It’s a newly created role in the association that aims to connect students with alumni and professionals in the industry through various networking events. My position is very similar to Leah’s position as VP of Alumni Relations; however, she is on the executive board and my position is on the programming board. Essentially, I was given a budget to create events on campus and Leah will be my partner in crime! We’ll be collaborating on many events, including the Alumni Shadow Program.

What made you interested in this position?
I realized how important networking is and how it can impact your career. I wanted to give students the tools and opportunities to create connections they normally wouldn’t have.

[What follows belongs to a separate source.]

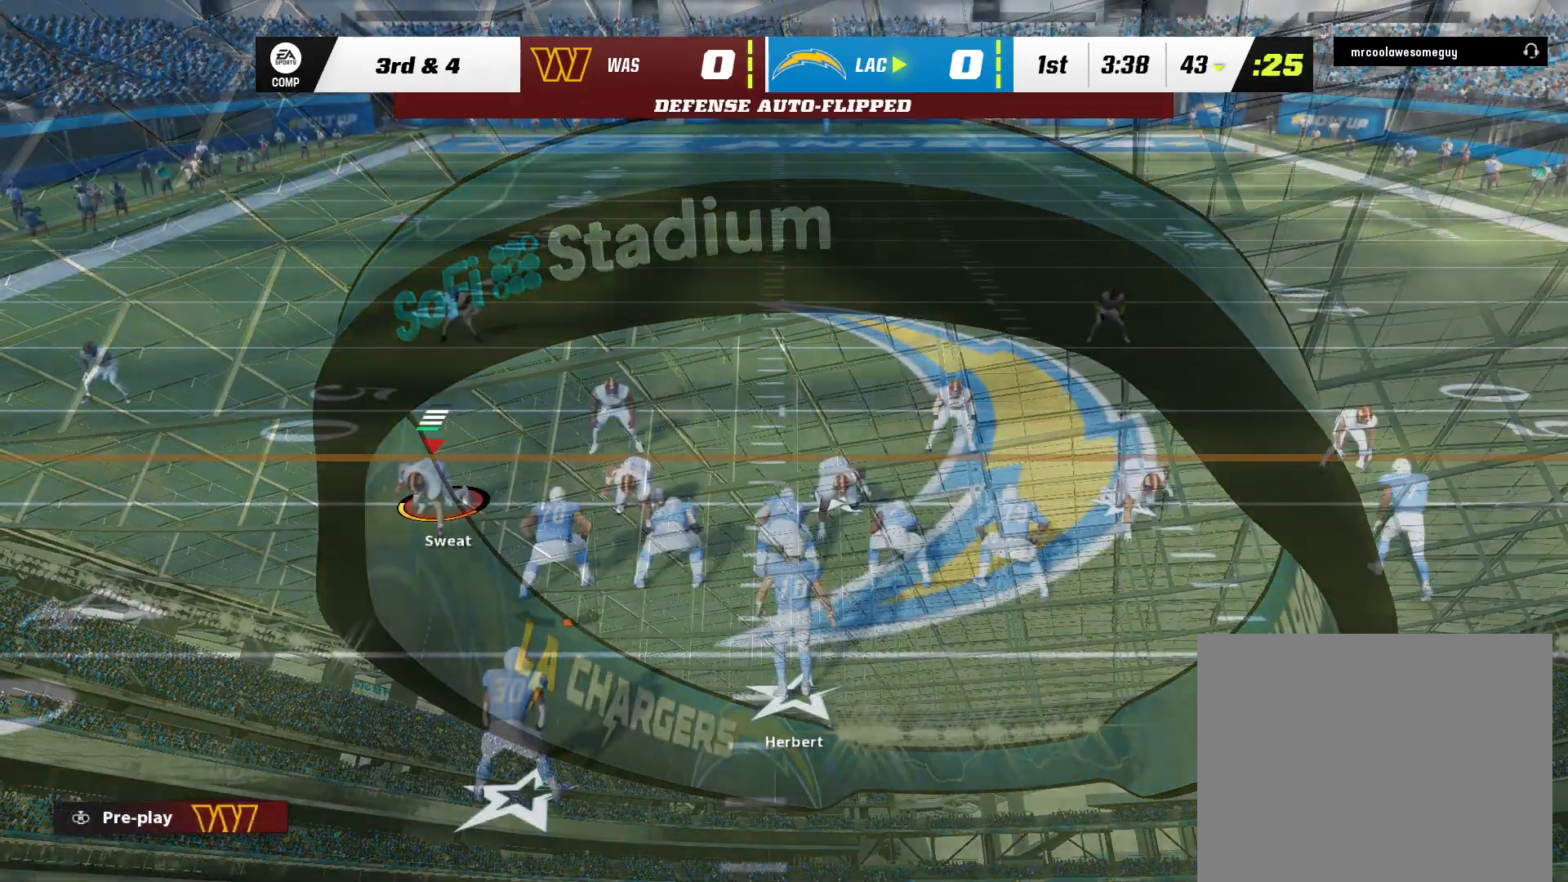
{"dt_ms": 500, "buttons": [], "left_stick": "center", "right_stick": "center", "events": []}
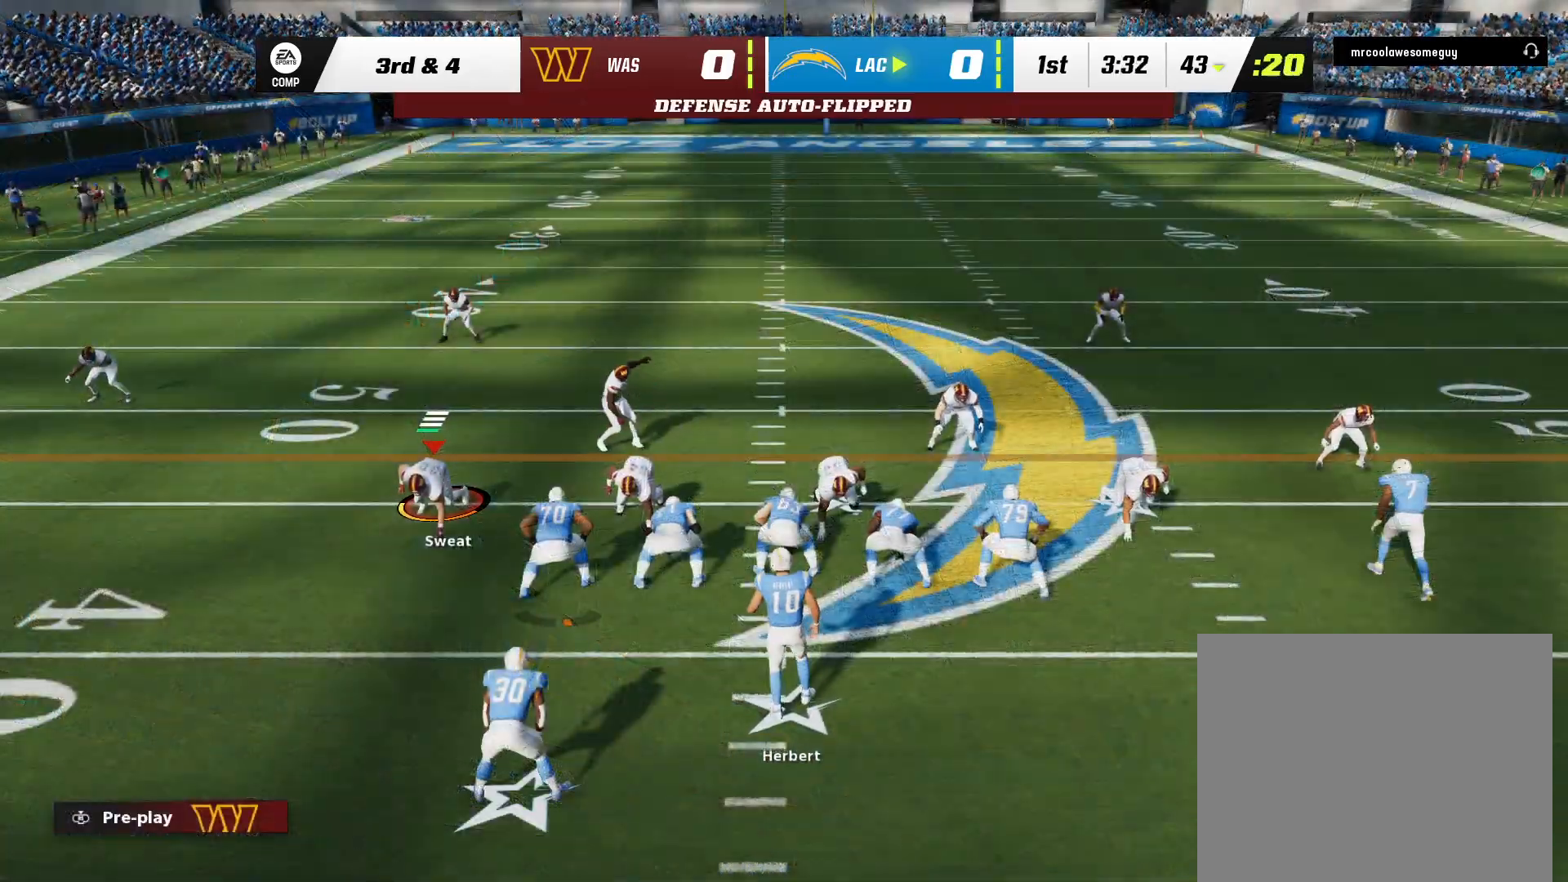
{"dt_ms": 500, "buttons": ["DPAD_RIGHT"], "left_stick": "center", "right_stick": "center", "events": [[400, "DPAD_RIGHT", "down"]]}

What are some programs you plan on organizing to connect alumni and students?
I’m extremely excited to have Professor Joel Ehrlich speak during the fall. He was one of my professors here at FIT. I know that students could benefit from hearing from him as well as other alumni in the industry. Alumni can volunteer by signing up here.

From a student’s perspective, how important is the role of alumni in students’ success?
The role of alumni in students’ success is critical. Many of my professors at FIT are alumni and have provided me with great insight and opportunities I wouldn’t normally have access to.

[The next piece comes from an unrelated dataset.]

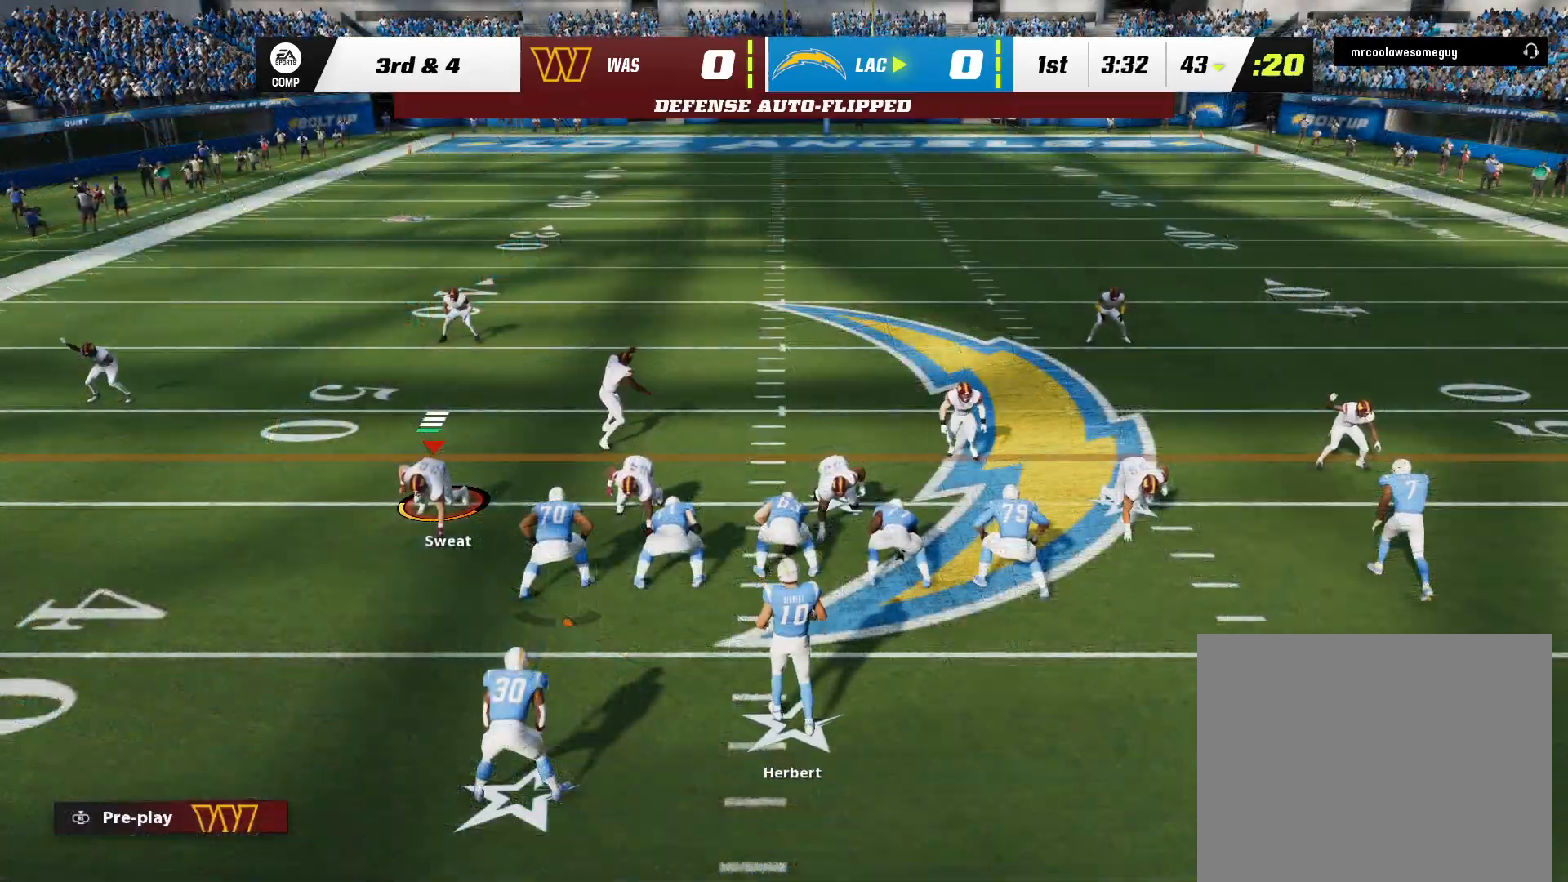
{"dt_ms": 500, "buttons": [], "left_stick": "center", "right_stick": "center", "events": [[83, "DPAD_RIGHT", "up"]]}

What’s your major and expected grad year?
I’m currently enrolled in Fashion Merchandising Management. I plan to matriculate into Advertising Marketing Communications for my upper division and graduate in 2017!

Why did you choose FIT?
I toured so many schools during my high school career. None of those institutions had a reputation or opportunities like FIT. I wanted to immerse myself in the industry and FIT was clearly the perfect place to do so.

What are some of your favorite courses and professors so far?
I loved Contemporary Retail Manager with Professor Oliveri, Introduction to the Fashion Industry with Professor Shapiro, Advertising and Promotion with Professor Ehrlich. These professors truly influenced and impacted my education at FIT. I’m so grateful for it.

Are you part of other organizations or clubs aside from the student association? Any summer internships or jobs?
I’m also the Industry Liaison for the Merchandising Society. I’m heavily involved in the Merchandising Society and Style Shop. Over the summer, I worked as a Client Relations Specialist at Kate Spade and interned at Target 10, a niche-marketing firm that specialized in integrated marketing communications within the LGBT community. It was such a great experience.

What do you plan to do after graduating?
After graduation I plan to stay in New York. I’m currently living in Brooklyn, and I intend on remaining there. I hope to work in fashion PR, marketing or social media.

What message would you like to share with students interested in getting involved in your alumni programming?
Don’t expect anyone to hand you success on a silver platter. Get involved and leave your own legacy!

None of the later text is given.